Study text:
****************

| name | complexity-optimizer |
| description | Analyze a software codebase for algorithmic complexity and performance hotspots, then propose or implement safe optimizations without breaking behavior. Use when Codex is asked to scan many files, find inefficient loops, nested iteration, repeated scans, costly rendering/recomputation, N+1 queries, avoidable O(n^2) or O(n) operations, or reduce complexity such as O(n^2) to O(n log n) / O(n), while preserving tests, APIs, outputs, and maintainability. |
Complexity Optimizer
Core Rule
Optimize only when the current behavior is understood and can be preserved. Prefer a small, proven improvement with tests over a broad rewrite with unclear correctness.
Default Behavior
When the user asks to analyze, scan, audit, review, or "give me a report" for a codebase, produce the full complexity report automatically. Do not require the user to specify report fields.

****************

Exercise requirements:
1) List everything the description in the Complexity Optimizer text says must be preserved while optimizing.
2) Copy word for word the part of the Complexity Optimizer text between "Default Behavior" and "specify report fields.", inclusive.

****************

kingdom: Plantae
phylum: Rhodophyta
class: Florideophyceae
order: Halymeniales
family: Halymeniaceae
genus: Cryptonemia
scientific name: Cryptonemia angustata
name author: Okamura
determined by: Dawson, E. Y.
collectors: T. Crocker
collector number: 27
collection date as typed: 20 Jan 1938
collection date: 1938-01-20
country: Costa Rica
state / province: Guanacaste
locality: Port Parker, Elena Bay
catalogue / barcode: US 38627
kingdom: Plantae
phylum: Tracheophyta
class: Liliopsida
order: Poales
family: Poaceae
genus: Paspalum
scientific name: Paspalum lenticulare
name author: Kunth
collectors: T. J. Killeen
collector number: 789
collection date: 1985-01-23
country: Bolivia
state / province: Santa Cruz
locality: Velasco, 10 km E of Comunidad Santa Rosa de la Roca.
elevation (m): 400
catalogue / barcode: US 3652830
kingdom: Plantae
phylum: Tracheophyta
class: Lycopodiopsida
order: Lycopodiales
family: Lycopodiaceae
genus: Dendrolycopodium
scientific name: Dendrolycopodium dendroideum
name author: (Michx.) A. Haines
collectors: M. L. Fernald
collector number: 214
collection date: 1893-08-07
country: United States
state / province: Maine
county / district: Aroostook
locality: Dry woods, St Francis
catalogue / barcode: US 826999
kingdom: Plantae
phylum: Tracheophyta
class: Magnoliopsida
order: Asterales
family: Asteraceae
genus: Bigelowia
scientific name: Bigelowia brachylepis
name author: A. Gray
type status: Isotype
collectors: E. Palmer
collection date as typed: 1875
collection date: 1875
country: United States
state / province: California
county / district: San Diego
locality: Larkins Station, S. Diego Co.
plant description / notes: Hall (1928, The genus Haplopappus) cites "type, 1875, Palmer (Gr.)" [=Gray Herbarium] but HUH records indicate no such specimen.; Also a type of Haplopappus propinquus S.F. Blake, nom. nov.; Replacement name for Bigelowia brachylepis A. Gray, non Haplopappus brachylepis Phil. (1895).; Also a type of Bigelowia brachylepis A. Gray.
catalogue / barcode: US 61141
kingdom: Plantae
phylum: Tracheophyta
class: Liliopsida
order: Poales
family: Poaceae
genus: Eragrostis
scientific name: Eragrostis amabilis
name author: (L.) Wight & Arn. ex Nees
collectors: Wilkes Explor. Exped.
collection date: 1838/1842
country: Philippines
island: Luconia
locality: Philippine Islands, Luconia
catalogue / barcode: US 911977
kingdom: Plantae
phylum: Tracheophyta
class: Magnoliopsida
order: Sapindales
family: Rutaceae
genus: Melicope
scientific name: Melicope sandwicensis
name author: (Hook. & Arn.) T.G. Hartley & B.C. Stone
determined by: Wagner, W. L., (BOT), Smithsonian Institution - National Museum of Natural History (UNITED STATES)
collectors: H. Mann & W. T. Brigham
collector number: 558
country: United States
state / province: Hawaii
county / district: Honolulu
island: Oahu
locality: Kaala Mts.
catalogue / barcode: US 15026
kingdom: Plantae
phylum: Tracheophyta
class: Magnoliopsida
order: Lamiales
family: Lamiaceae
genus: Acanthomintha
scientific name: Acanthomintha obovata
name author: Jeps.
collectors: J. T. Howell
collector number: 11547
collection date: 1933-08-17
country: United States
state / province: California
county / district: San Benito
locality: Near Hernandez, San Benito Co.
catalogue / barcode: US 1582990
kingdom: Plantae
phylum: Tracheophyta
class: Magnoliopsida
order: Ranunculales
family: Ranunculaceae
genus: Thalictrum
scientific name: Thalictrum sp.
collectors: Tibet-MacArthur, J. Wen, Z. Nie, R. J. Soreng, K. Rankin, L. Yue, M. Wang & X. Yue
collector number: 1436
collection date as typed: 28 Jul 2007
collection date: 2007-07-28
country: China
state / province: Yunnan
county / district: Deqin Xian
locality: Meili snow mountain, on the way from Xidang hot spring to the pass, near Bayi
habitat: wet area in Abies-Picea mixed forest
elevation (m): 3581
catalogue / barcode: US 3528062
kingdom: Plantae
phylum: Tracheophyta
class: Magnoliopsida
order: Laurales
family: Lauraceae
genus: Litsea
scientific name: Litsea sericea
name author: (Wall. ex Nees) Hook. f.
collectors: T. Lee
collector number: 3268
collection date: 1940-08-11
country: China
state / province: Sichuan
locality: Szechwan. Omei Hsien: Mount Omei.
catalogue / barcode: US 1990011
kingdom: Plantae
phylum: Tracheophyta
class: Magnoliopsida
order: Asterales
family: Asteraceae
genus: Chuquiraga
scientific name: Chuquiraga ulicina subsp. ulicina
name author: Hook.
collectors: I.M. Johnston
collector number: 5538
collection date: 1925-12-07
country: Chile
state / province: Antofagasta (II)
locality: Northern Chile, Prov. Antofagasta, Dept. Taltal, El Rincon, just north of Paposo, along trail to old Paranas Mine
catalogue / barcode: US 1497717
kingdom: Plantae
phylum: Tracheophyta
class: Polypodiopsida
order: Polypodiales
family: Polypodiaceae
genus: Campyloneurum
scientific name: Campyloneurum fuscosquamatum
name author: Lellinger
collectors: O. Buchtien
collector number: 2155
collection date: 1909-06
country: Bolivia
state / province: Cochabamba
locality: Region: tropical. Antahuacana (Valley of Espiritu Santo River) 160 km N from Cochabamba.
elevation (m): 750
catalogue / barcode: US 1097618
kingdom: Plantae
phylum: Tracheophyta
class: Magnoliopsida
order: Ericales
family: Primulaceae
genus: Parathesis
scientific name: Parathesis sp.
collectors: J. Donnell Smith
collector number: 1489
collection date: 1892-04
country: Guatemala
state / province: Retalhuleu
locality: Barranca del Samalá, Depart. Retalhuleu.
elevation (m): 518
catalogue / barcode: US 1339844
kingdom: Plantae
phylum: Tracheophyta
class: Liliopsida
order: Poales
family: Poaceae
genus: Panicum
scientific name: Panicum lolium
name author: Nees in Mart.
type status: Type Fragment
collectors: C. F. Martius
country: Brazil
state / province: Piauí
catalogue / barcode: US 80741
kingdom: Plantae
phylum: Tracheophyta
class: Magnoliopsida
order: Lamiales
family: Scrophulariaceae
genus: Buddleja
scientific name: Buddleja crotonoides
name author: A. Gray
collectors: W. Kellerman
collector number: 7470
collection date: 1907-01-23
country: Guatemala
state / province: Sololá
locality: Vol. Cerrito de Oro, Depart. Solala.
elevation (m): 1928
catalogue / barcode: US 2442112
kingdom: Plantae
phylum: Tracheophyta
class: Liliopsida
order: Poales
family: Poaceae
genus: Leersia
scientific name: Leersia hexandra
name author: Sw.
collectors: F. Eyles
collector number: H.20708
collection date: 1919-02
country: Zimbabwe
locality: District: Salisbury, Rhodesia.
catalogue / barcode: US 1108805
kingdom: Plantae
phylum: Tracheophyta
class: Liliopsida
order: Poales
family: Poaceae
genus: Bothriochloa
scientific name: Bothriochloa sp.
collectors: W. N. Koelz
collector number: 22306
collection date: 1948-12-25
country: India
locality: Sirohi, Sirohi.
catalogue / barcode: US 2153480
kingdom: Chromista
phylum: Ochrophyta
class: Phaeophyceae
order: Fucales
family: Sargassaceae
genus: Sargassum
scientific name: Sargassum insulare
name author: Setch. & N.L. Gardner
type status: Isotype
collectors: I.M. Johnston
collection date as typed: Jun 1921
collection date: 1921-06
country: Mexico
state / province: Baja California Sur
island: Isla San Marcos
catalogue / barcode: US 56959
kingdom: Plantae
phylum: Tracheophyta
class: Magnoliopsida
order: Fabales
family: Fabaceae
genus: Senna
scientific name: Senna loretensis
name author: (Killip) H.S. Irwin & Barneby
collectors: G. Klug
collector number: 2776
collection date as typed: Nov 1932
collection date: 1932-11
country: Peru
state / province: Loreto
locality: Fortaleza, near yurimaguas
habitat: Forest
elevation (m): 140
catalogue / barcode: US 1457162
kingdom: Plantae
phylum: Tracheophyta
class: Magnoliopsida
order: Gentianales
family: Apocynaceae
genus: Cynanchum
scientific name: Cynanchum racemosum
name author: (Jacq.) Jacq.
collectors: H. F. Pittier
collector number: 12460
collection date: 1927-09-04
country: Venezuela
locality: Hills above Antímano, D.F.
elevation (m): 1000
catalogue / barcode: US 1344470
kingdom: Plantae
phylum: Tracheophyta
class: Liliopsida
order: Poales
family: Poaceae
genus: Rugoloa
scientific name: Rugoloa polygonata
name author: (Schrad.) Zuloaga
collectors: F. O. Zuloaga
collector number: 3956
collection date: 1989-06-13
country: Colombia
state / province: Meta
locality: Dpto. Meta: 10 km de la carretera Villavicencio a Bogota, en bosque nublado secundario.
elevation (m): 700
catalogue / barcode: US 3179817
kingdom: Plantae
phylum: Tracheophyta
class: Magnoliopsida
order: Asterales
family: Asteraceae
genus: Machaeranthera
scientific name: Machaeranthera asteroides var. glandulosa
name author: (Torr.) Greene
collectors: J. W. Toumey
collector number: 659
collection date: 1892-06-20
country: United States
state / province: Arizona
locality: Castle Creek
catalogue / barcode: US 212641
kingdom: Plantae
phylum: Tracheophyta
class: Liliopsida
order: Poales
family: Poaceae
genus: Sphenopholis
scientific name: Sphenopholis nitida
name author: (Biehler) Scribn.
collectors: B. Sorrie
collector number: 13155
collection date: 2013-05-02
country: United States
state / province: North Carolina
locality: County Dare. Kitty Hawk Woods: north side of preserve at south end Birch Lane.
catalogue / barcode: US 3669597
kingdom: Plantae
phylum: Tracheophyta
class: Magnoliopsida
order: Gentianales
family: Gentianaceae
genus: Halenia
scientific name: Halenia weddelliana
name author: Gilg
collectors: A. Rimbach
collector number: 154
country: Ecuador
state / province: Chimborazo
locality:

****************

Task-by-task answers:
1) tests, APIs, outputs, maintainability

2)
Default Behavior
When the user asks to analyze, scan, audit, review, or "give me a report" for a codebase, produce the full complexity report automatically. Do not require the user to specify report fields.